Hélio Sanches que se diz “solidário” com Marcos Rodrigues, emigrante cabo-verdiano que tem dupla nacionalidade e, por isso, está impedido de concorrer às eleições presidenciais de Outubro próximo, alega que a contribuição da diáspora não deve resumir-se ao envio de remessas.

“Considero legítima a ‘luta’ que o Dr. Marcos Rodrigues vem travando para conseguir expurgar da Constituição da República o preceito de “pluri-nacionalidade” que poderá impedi-lo de se candidatar à Presidência da República”, indicou Sanches.

Para este candidato presidencial, é “excessivo” fazer constar da CR tal impedimento, pelo simples facto de um candidato ter, para além da nacionalidade cabo-verdiana, uma ou mais nacionalidade estrangeira.

Em declaração à Inforpress, disse que excluir os emigrantes de se candidatarem às eleições presidenciais “pode configurar uma violação da própria CR, nomeadamente a violação do princípio da não discriminação”.

Instado se estaria disponível a promover a revisão da Constituição, em ordem a expurgar da lei-mãe o preceito de pluri-nacionalidade, admitiu que podia fazer isto, mas que, neste momento, já é tarde, tendo em conta que a legislatura está, praticamente, no fim e não será candidato a deputado nas eleições legislativas  de 18 de Abril próximo.

“Os nossos emigrantes, quase sempre e por razões de conveniência pessoal, têm necessidade de outras nacionalidades para a sua melhor integração no país de acolhimento”, enfatizou  Hélio Sanches.

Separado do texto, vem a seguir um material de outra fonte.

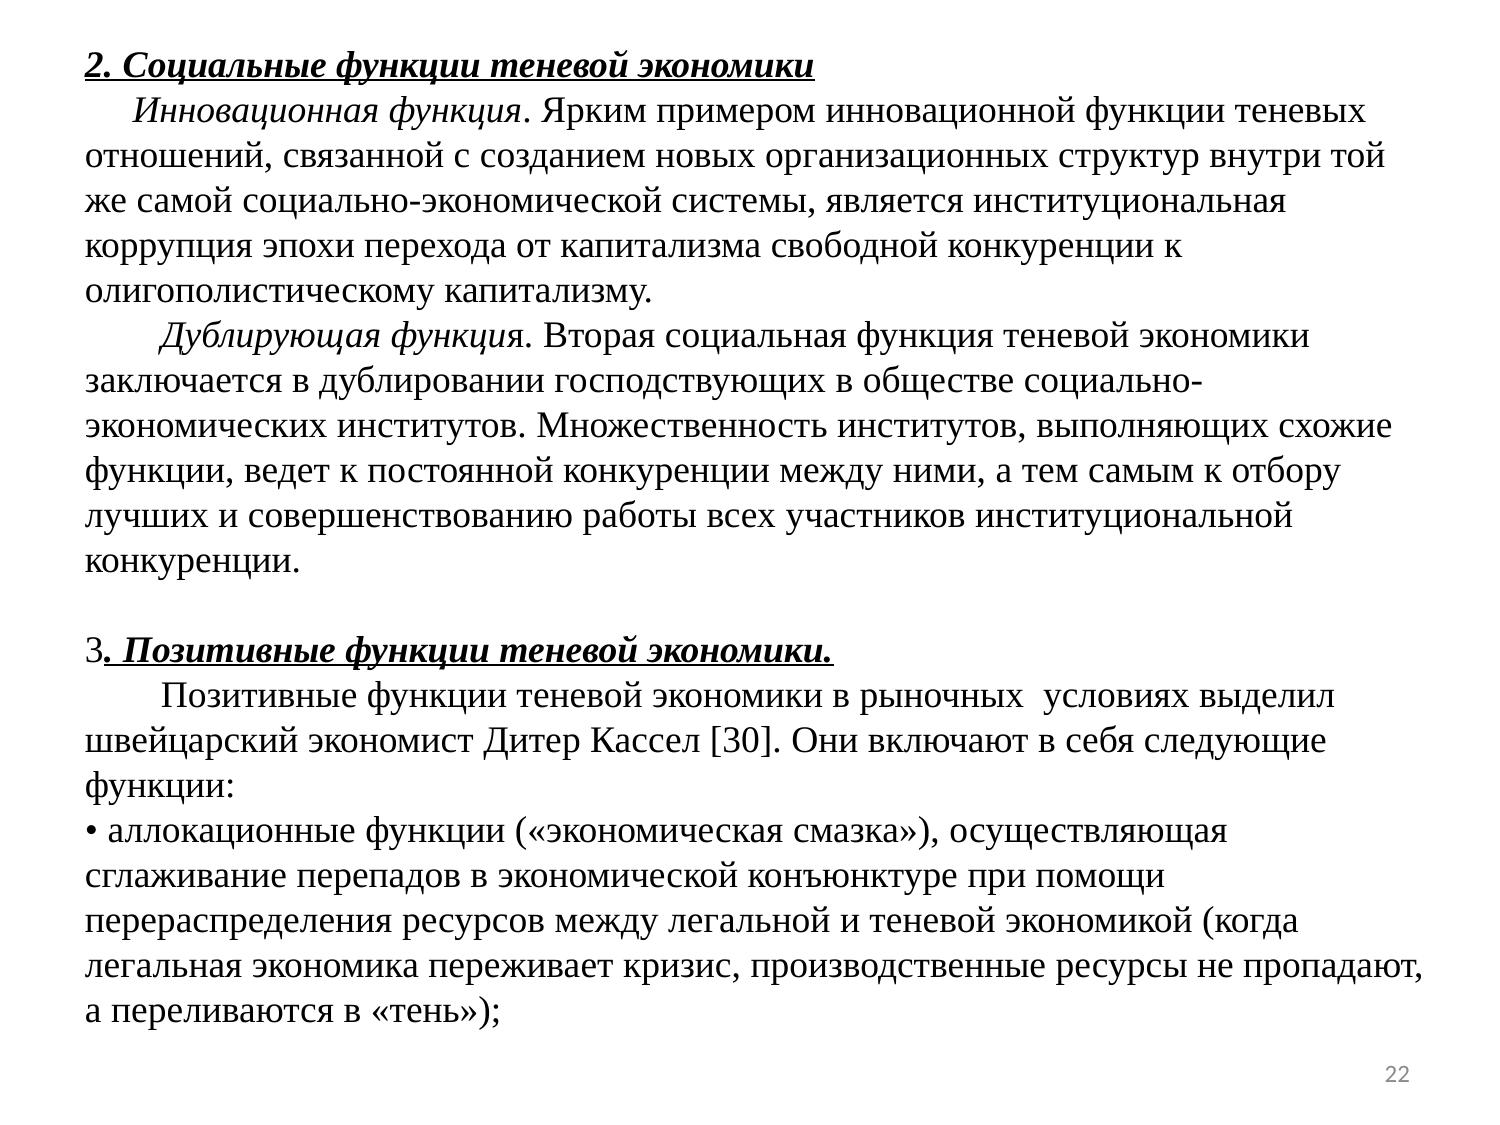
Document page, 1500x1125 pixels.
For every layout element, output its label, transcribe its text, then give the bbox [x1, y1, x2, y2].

text_box 2. Социальные функции теневой экономики Инновационная функция. Ярким примером инновационной функции теневых отношений, связанной с созданием новых организационных структур внутри той же самой социально-экономической системы, является институциональная коррупция эпохи перехода от капитализма свободной конкуренции к олигополистическому капитализму. Дублирующая функция. Вторая социальная функция теневой экономики заключается в дублировании господствующих в обществе социально-экономических институтов. Множественность институтов, выполняющих схожие функции, ведет к постоянной конкуренции между ними, а тем самым к отбору лучших и совершенствованию работы всех участников институциональной конкуренции. 3. Позитивные функции теневой экономики. Позитивные функции теневой экономики в рыночных условиях выделил швейцарский экономист Дитер Кассел [30]. Они включают в себя следующие функции: • аллокационные функции («экономическая смазка»), осуществляющая сглаживание перепадов в экономической конъюнктуре при помощи перераспределения ресурсов между легальной и теневой экономикой (когда легальная экономика переживает кризис, производственные ресурсы не пропадают, а переливаются в «тень»); [70, 32, 1442, 1125]
slide_number 22 [1074, 1042, 1425, 1103]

Na sua perspectiva, a “pluri-nacionalidade” é uma questão de “conflito de nacionalidade” que pode ser resolvida no quadro do Direito Internacional Privado, sem a renúncia da nacionalidade estrangeira.

“Existem jurisprudências internacionais interessantes nesta matéria”, apontou, advogando que, no caso de Cabo verde, devem ser encontradas “as melhores soluções políticas e jurídicas” que permitam a “total e plena participação” da sua diáspora na vida política.

Hélio Sanches reiterou hoje à Inforpress que a sua candidatura presidencial é para  prosseguir e que “está fora de questão uma eventual desistência”.

Foi o primeiro a anunciar oficialmente a sua intenção de concorrer às presidenciais deste ano, respondendo, assim, ao desejo de um grupo de cidadãos que o querem ver na Presidência da República, que se designou Movimento de Apoio à Candidatura de Hélio Sanches a Presidente da República (MACHS).

Hélio Sanches é, actualmente, deputado nacional eleito nas listas do Movimento para a Democracia (MpD, poder) e também  líder do grupo parlamentar da África Ocidental no Parlamento Pan Africano.

Advogado e consultor jurídico de profissão, já foi director-geral do Património do Estado, secretário-geral do Governo de Cabo Verde e membro da Comissão Nacional de Eleições de Cabo Verde, entre outras funções desempenhadas ao longo dos anos.

Até ao momento, além de Hélio Sanches, duas personalidades posicionaram-se como candidatos às eleições presidenciais de Outubro, nomeadamente, o antigo chefe do Governo e ex-presidente do MpD, Carlos Veiga, e o jornalista e professor universitário, Daniel Medina.